Lymphoma is the most common blood cancer. The two main forms of lymphoma are Hodgkin lymphoma (HL) and non-Hodgkin lymphoma (NHL). Amongst NHL, 2 major classes of lymphomas are B-cells lymphoma and T/NK cell lymphoma. B cell lymphomas are much commoner than T cell lymphomas. Lymphomas can be classified on basis of their clinical behavior into 2 categories: aggressive (high grade) and indolent (low grade).
Common symptoms of lymphomas are:
- Nodular swellings, most commonly in neck and any other parts of body
- Pain in affected area like spine/ back pain, leg pain or weakness in legs, bone pains
- Intestinal symptoms like pain stomach, constipation/ obstruction
- Symptoms related to brain like paralysis of limbs or face, headache, unconsciousness (if lymphoma is affecting brain)
- Fever which is not improving after adequate treatment with antimicrobials
- Weight loss without any reason
- Excessive sweating specially in night
Common high grade lymphomas are Diffuse Large B Cell Lymphoma (DLBCL) while common low grade lymphomas are Follicular Lymphoma (FL), CLL/SLL and Marginal Zone Lymphoma (MZL).

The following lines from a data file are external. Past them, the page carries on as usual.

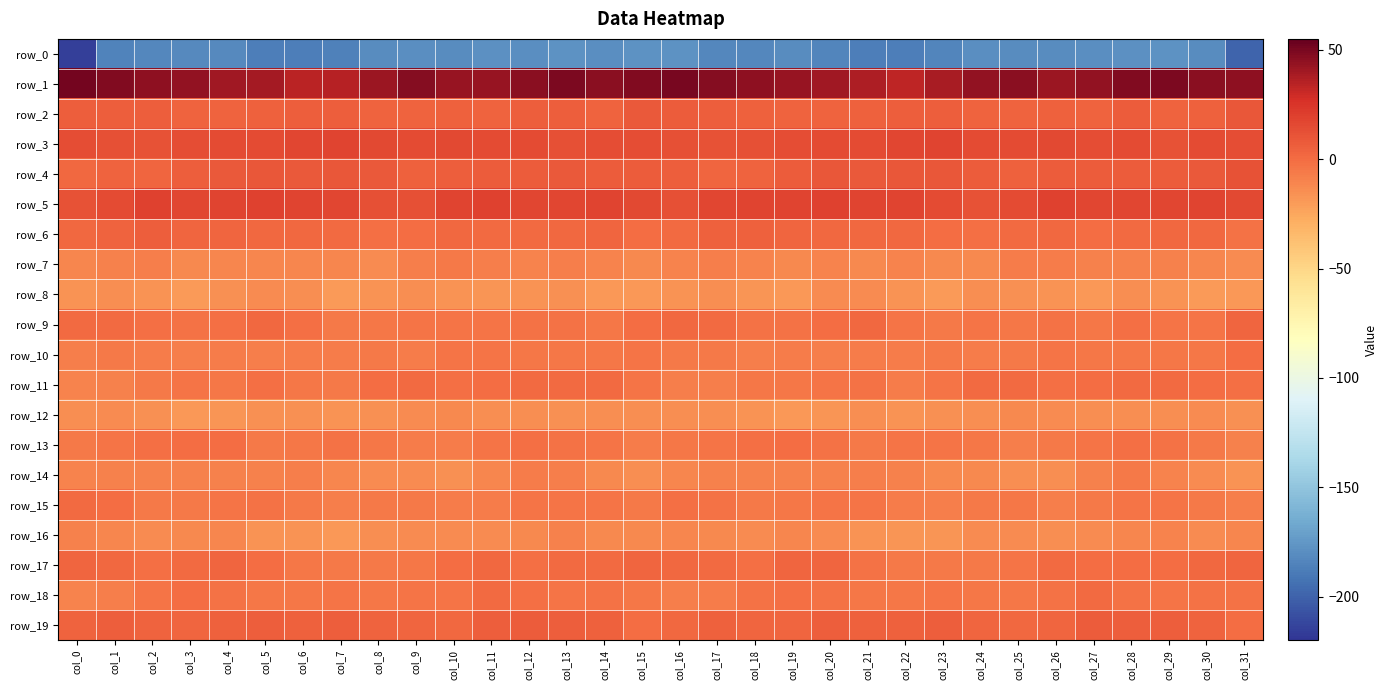

Reading left to right, what are all the values shown in this chart?

row_0: -215.6	-185.1	-183.2	-181.6	-181.7	-187.0	-187.3	-186.0	-180.4	-179.8	-181.2	-179.0	-179.4	-177.7	-179.7	-177.3	-177.2	-183.2	-182.8	-180.8	-183.5	-187.7	-187.3	-183.9	-179.3	-180.9	-180.4	-179.2	-178.9	-177.8	-181.0	-199.3
row_1: 51.5	48.5	44.8	43.5	40.6	39.2	34.0	35.4	41.2	47.0	42.5	42.9	45.9	49.4	46.0	48.4	49.8	46.8	44.6	42.5	40.0	37.6	32.7	38.0	43.7	46.2	41.6	43.8	47.6	48.6	45.5	45.0
row_2: 5.7	6.1	5.8	4.2	3.7	4.5	5.8	6.4	4.1	3.6	4.7	3.7	6.2	5.6	3.8	8.4	6.8	6.1	5.2	4.0	3.7	5.0	6.0	5.7	3.5	4.2	4.7	3.8	7.3	3.9	5.5	9.7
row_3: 13.6	12.7	12.0	13.3	14.2	14.8	16.5	17.9	15.9	14.2	15.4	14.2	14.6	12.3	13.2	13.5	12.5	11.9	12.3	13.7	14.6	15.0	17.4	17.5	14.8	14.8	15.3	14.1	14.3	11.7	14.3	13.6
row_4: 1.9	3.8	3.0	6.0	8.4	9.4	8.7	9.5	8.0	5.2	5.9	7.1	7.0	8.0	7.6	7.6	5.9	3.1	4.0	6.9	9.3	8.8	9.0	9.4	6.8	5.0	7.0	6.7	7.5	7.7	8.3	11.2
row_5: 11.5	15.2	18.5	17.3	18.2	18.7	18.1	16.6	12.6	12.9	17.8	18.7	16.4	16.4	17.5	15.7	12.7	16.8	18.2	17.4	18.8	18.2	17.9	15.0	12.0	14.3	19.5	17.2	16.4	16.5	18.3	16.2
row_6: 1.6	3.9	5.6	3.4	2.6	1.3	2.3	1.0	-1.6	-0.4	2.1	0.5	0.2	1.4	2.5	-0.8	0.8	5.0	4.8	3.2	2.0	1.7	2.2	-0.2	-1.6	0.5	2.2	-0.1	0.5	2.1	1.8	-2.2
row_7: -11.5	-9.2	-8.2	-12.4	-10.8	-11.6	-10.7	-11.1	-12.9	-8.3	-6.1	-7.9	-9.5	-8.0	-10.4	-12.5	-10.3	-8.0	-9.7	-12.6	-10.2	-12.1	-9.9	-12.6	-11.7	-6.7	-6.4	-9.0	-8.7	-8.5	-11.4	-13.3
row_8: -16.8	-14.0	-16.0	-19.5	-15.2	-12.8	-14.8	-19.3	-16.0	-14.5	-16.3	-18.0	-16.5	-14.8	-18.7	-18.8	-16.4	-14.0	-17.7	-18.7	-13.4	-13.4	-16.3	-19.5	-14.2	-15.5	-16.5	-18.5	-14.7	-16.3	-19.2	-19.0
row_9: 0.4	1.3	-1.5	-2.4	-1.7	2.1	-1.1	-5.5	-4.7	-4.0	-3.6	-3.8	-2.7	-2.3	-5.0	-0.1	1.6	0.5	-2.3	-1.9	-0.4	1.8	-3.2	-6.1	-3.6	-4.4	-3.0	-4.4	-1.7	-3.5	-4.0	2.4
row_10: -7.4	-6.2	-7.3	-8.0	-6.6	-8.3	-6.4	-6.3	-5.6	-6.7	-4.0	-3.7	-4.9	-4.6	-5.1	-3.6	-5.5	-6.0	-8.3	-6.9	-7.5	-7.2	-7.3	-5.2	-6.3	-6.0	-3.2	-4.5	-4.7	-5.1	-4.1	-0.6
row_11: -10.4	-9.0	-5.9	-3.5	-4.4	-1.9	-4.7	-5.9	-0.7	0.9	-0.9	-0.5	0.2	1.3	0.4	-3.0	-7.5	-8.0	-4.4	-4.2	-3.4	-2.1	-6.7	-3.6	0.5	0.3	-1.0	-0.3	0.7	0.9	-0.0	-1.9
row_12: -14.4	-13.1	-15.3	-18.5	-18.0	-15.5	-15.2	-15.9	-15.6	-13.3	-12.6	-13.8	-13.8	-15.0	-14.0	-14.7	-13.9	-13.8	-16.6	-18.8	-17.3	-14.7	-16.0	-15.6	-14.8	-12.6	-13.1	-13.8	-14.6	-14.6	-13.7	-15.0
row_13: -5.2	-3.6	-1.8	-0.5	-0.1	-5.2	-4.4	-2.9	-4.1	-6.7	-6.9	-4.0	-1.8	-2.1	-4.0	-6.7	-5.0	-3.1	-1.1	-0.0	-2.0	-5.7	-3.7	-3.1	-4.9	-7.6	-5.8	-3.1	-1.7	-2.4	-5.5	-8.6
row_14: -9.9	-8.4	-8.6	-9.0	-8.7	-8.6	-8.2	-10.7	-12.7	-13.3	-14.9	-10.9	-6.8	-7.8	-11.8	-13.9	-10.8	-8.5	-8.5	-9.0	-9.2	-8.2	-8.8	-12.2	-12.3	-14.6	-13.9	-9.2	-6.0	-9.5	-13.1	-16.7
row_15: 0.6	0.1	-5.2	-5.2	-3.3	-3.0	-5.3	-7.9	-6.1	-5.4	-6.4	-7.1	-4.0	-3.4	-3.9	-5.7	-1.5	-2.0	-5.9	-4.2	-3.3	-3.5	-6.9	-7.5	-5.6	-5.1	-7.7	-6.2	-3.3	-3.2	-5.2	-7.6
row_16: -8.5	-11.0	-12.9	-12.5	-10.8	-16.1	-15.9	-18.3	-14.7	-12.9	-13.7	-13.2	-12.3	-9.4	-11.9	-11.6	-10.9	-11.8	-13.3	-11.0	-12.9	-16.1	-17.2	-17.5	-13.3	-13.0	-14.0	-13.2	-11.1	-9.5	-13.0	-11.6
row_17: 2.4	1.8	-1.5	1.1	3.4	-0.7	-4.7	-5.6	-5.7	-4.1	-0.8	1.4	-1.1	0.4	0.8	2.6	1.7	0.5	-1.2	2.4	2.5	-2.5	-5.6	-5.5	-5.2	-3.5	1.3	-0.3	-0.1	0.1	1.9	2.8
row_18: -10.3	-8.0	-3.8	-0.8	-2.0	-4.2	-4.3	-3.6	-4.9	-3.8	-4.0	0.4	-1.4	-3.6	-2.9	-4.6	-8.0	-6.2	-2.3	-1.1	-2.7	-4.4	-4.3	-3.8	-4.7	-4.2	-2.4	0.7	-2.9	-3.4	-2.7	-2.2
row_19: 3.5	5.9	3.8	3.2	4.8	6.3	4.9	6.6	4.4	3.0	1.9	6.1	7.1	6.2	5.3	-0.3	2.0	5.1	3.4	3.2	6.1	5.5	5.3	6.4	3.4	2.2	3.2	7.2	6.6	6.0	4.1	-0.6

Treatment depends upon type of lymphoma. Sometimes a low grade lymphoma in which patient is not having any symptom is not even treated and just kept under observation/ check up at regular interval. Symptomatic low grade lymphomas and all of the high grade lymphomas are treated with multi-agent chemotherapy alone or the chemotherapy followed by bone marrow/ stem cell transplantation. A high dose chemotherapy coupled with stem cell transplant is usually the treatment of choice for lymphoma patients whose cancer has returned or relapsed. The majority of patients undergoing a stem cell transplant will receive their own stem cells (known as an autologous stem cell transplant). Occasionally, a patient will receive stem cells from a donor (known as an allogeneic stem cell transplant). For patients who are not candidates for stem cell transplant, or who relapse even after stem cell transplantation, the options are investigational therapy/ clinical trials or palliation.
It is critical to remember that today’s scientific research is continuously evolving. Treatment options may change as new treatments are discovered and current treatments are improved. Therefore, it is important that patients check with their physician for any treatment updates that may have recently emerged.